*Aim of the task*. List every line in the records below that contains the string "Kolonel", with matching case, and copy each line in full.

Transcribed page contents

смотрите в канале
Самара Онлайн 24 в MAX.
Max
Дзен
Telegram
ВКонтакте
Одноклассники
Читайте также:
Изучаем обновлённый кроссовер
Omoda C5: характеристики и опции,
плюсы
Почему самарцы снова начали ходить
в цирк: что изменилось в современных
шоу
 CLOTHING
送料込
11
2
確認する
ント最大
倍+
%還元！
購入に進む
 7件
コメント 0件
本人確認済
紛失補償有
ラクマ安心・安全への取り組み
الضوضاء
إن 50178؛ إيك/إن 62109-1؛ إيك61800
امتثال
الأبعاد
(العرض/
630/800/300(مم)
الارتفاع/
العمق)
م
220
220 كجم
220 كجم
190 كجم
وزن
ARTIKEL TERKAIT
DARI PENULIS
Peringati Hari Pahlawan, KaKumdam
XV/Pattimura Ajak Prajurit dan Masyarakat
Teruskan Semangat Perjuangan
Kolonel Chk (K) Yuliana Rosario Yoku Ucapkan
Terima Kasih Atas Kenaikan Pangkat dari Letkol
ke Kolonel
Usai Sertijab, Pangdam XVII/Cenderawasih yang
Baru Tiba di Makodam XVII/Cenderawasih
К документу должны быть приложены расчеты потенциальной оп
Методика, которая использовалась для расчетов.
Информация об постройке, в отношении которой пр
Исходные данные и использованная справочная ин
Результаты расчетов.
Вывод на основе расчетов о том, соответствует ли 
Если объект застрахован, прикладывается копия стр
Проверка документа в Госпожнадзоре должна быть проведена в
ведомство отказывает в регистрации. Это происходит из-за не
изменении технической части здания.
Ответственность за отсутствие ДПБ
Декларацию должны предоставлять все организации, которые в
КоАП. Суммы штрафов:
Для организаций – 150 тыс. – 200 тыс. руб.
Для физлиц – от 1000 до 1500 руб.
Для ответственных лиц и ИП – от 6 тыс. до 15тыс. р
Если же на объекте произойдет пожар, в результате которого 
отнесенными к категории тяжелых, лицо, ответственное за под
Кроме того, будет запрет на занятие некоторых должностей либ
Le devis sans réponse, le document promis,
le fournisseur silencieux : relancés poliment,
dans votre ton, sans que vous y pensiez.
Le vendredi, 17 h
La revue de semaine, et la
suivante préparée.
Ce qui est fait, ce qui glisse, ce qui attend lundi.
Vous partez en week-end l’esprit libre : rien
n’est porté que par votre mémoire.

*Response to the exercise*.
Kolonel Chk (K) Yuliana Rosario Yoku Ucapkan
ke Kolonel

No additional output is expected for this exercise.